# have we knackred solar panels



## havingfun (Oct 31, 2007)

hi,

please help,we changed our batteries last week,on the way home,and then we plugged into mains,but when we unplugged off mains,the charger unit for the solar panel 
doesnt seem to be working.

it shows what charge is in the batteries etc,so from the batteries to the unit so its working,but its showing or not showing,at the moment any charge coming from the solar panel,in the past,even if it was only showing .01 of a charge,it showed something.

could it have had something to do with taking the leisure batteries out,and then reconnecting them,

hope somebody knows,because at the moment bernard is pulling his hair out.

thanks mags.


----------



## DiscoDave (Aug 25, 2008)

you may have simply popped a fuse, check all the fuses, there should be one near to where the solar feed comes in to the van, and there maybe one on the charge indicator it's self.


----------



## artona (Jan 19, 2006)

hI Mags

Are your batteries fully charged? If so no need for the panels to be putting anything on. 

If they are fully charged and the conditions are bright put something on to see if the solar panels kick in

stew


----------



## tonka (Apr 24, 2006)

when I fitted my panel, It was advised on here to connect the regulator to the batteries first and than the panel afterwards.
So in therory if you have changed the batteries you now have it connected in reverse order to what I was told..
As well as checking any fuse's, maybe try covering the panel over to stop and power being proced, disconnetct the leads from the regulator and re-connect in the right order.
Reg to battery first, then connect panel, remove cover and see what hapens..
It's only a thought !! No claim to be a specialist..

But like Artona has said make sure it's just not that your batteries are already full..

Good luck..


----------



## havingfun (Oct 31, 2007)

*have we knackered the solar panals*

hi,

thanks for the advice,not working yet,but maybe have to dismantle all the wiring,well from the connections,and replace all the fuses,even though they seem to to fine,but he,s gone to screwfix for something,i think it,s to give him time to try and work it out,i,ve got great faith in him.......

thanks mags


----------



## sallytrafic (Jan 17, 2006)

It is important that you connect upto the regulator in the right order ie Battery then Panel otherwise you will confuse the regulator. Tip do it at night


----------



## havingfun (Oct 31, 2007)

*hae we knackered solar panels*

thanks everybody,

solar panels working great,put all the tips together,including waiting until dark,well midnight.....went in this morning after putting heater on full to run batteries down a bit,and fantastic,charging.

i knew somebody would have the answer, you always do.

thanks,a very releived mags.


----------

To do: Write out everything in the forum thread from "thanks for the" down to "faith in him.......", updated so that "the hardware store" takes the place of "screwfix". The records are separate material and have no connection to the forum thread.

Exercise data:
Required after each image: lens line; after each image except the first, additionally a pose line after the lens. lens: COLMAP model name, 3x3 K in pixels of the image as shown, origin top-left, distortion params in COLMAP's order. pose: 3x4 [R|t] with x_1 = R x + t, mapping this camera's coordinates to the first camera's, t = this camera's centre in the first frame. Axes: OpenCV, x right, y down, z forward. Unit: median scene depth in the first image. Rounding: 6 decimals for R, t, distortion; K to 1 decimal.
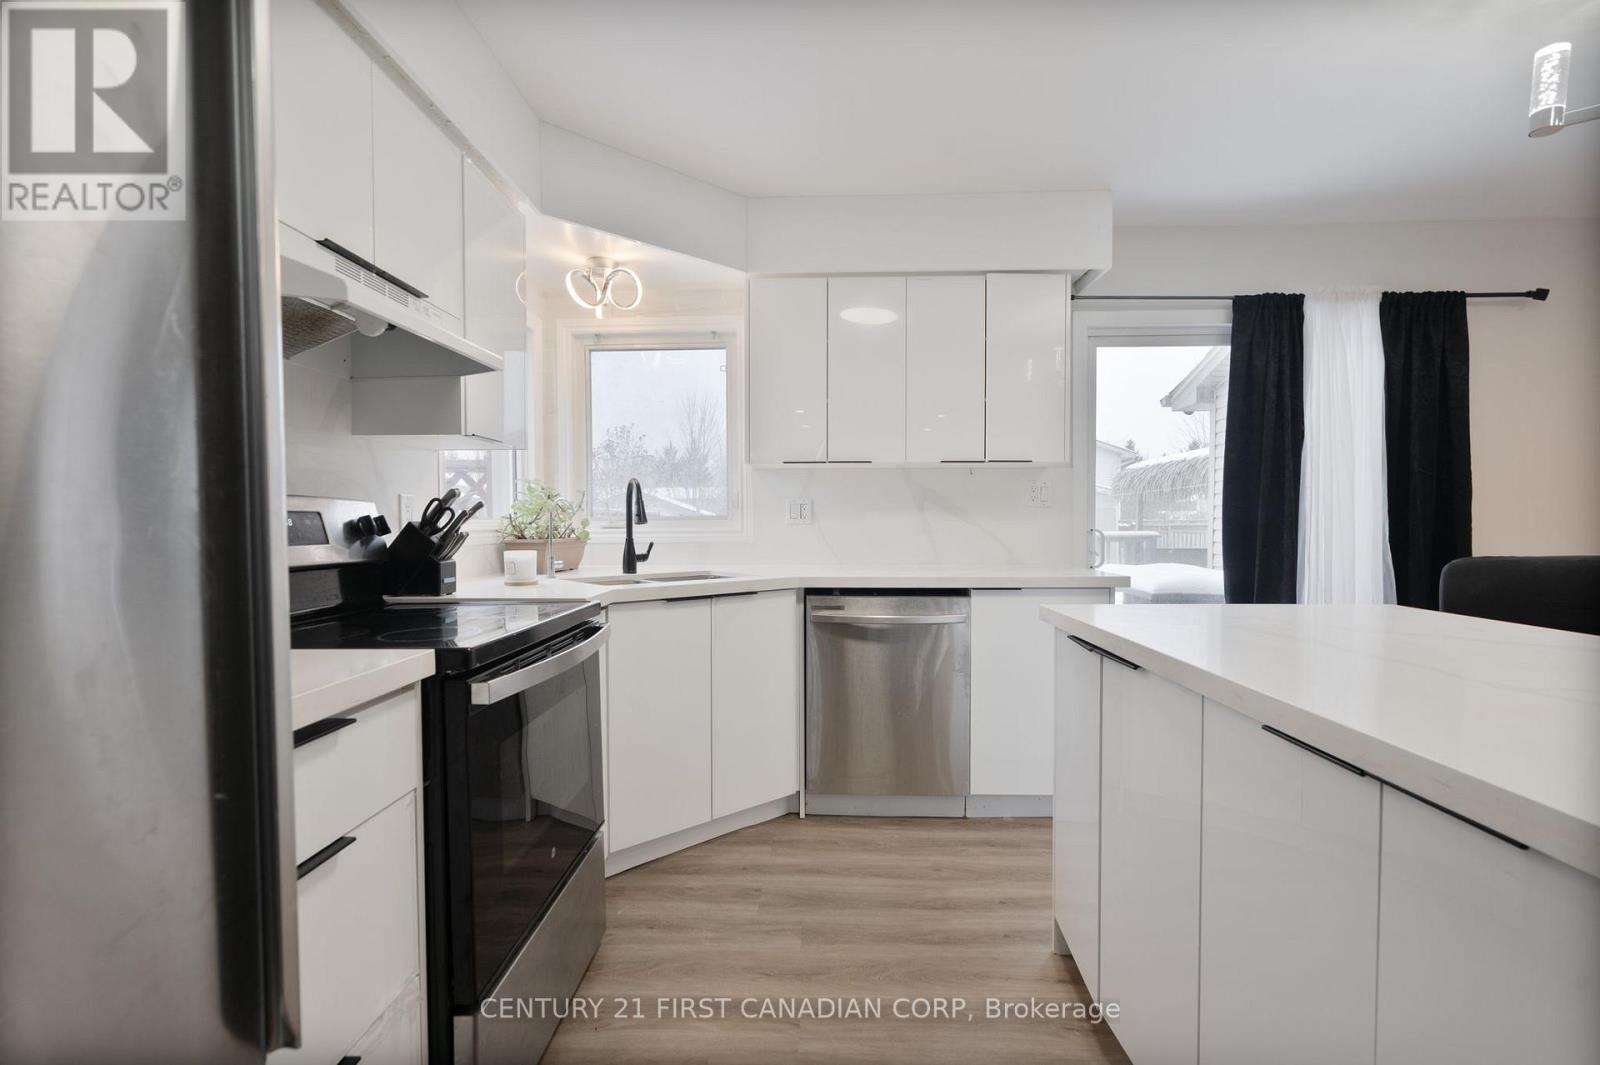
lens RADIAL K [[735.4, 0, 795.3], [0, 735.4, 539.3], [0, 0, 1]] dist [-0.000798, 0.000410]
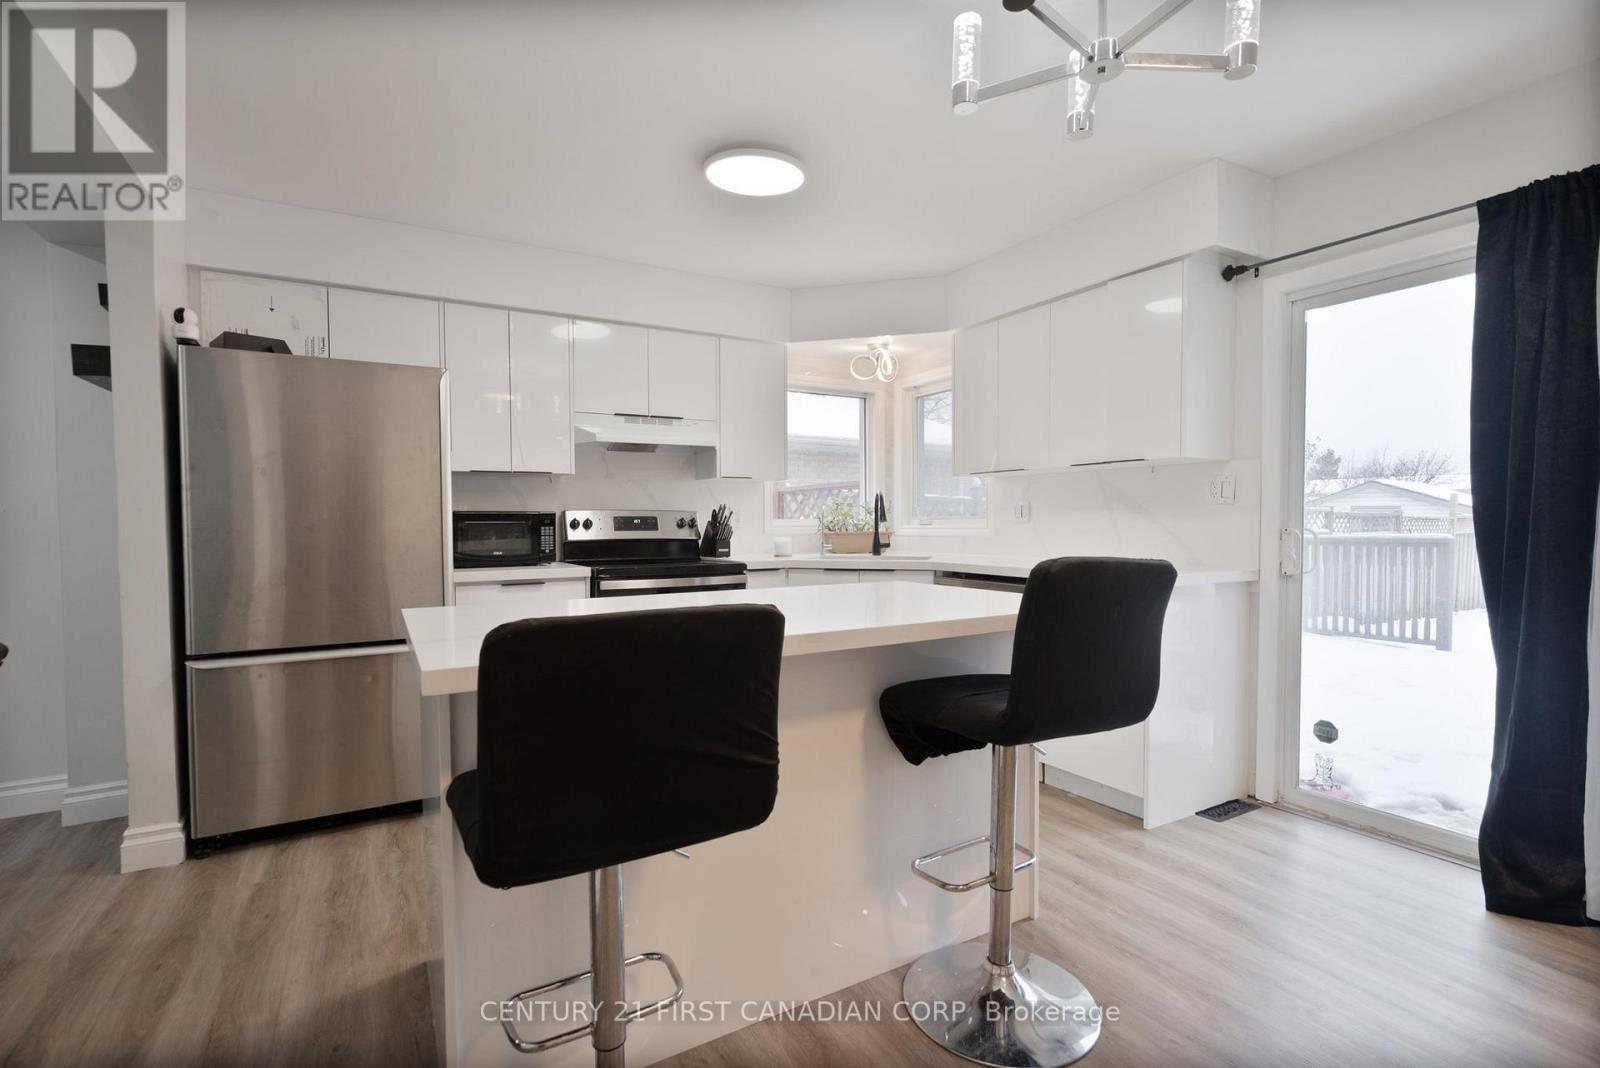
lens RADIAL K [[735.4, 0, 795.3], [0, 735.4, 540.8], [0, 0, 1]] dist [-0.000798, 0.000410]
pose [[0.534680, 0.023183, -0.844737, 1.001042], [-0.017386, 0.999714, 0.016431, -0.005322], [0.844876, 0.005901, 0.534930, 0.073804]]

* * *

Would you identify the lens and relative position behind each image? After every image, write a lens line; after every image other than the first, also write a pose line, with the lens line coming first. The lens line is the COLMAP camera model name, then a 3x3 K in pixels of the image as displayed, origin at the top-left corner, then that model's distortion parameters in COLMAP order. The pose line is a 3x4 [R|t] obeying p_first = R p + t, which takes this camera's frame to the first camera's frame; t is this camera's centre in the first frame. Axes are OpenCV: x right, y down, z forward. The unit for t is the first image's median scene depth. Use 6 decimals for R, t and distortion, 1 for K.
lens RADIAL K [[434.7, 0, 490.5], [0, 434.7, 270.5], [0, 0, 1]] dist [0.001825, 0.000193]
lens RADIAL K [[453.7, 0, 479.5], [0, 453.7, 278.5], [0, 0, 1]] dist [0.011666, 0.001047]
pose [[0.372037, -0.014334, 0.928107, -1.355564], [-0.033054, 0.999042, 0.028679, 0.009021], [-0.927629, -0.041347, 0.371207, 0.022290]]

Output below:
thanks for the advice,not working yet,but maybe have to dismantle all the wiring,well from the connections,and replace all the fuses,even though they seem to to fine,but he,s gone to the hardware store for something,i think it,s to give him time to try and work it out,i,ve got great faith in him.......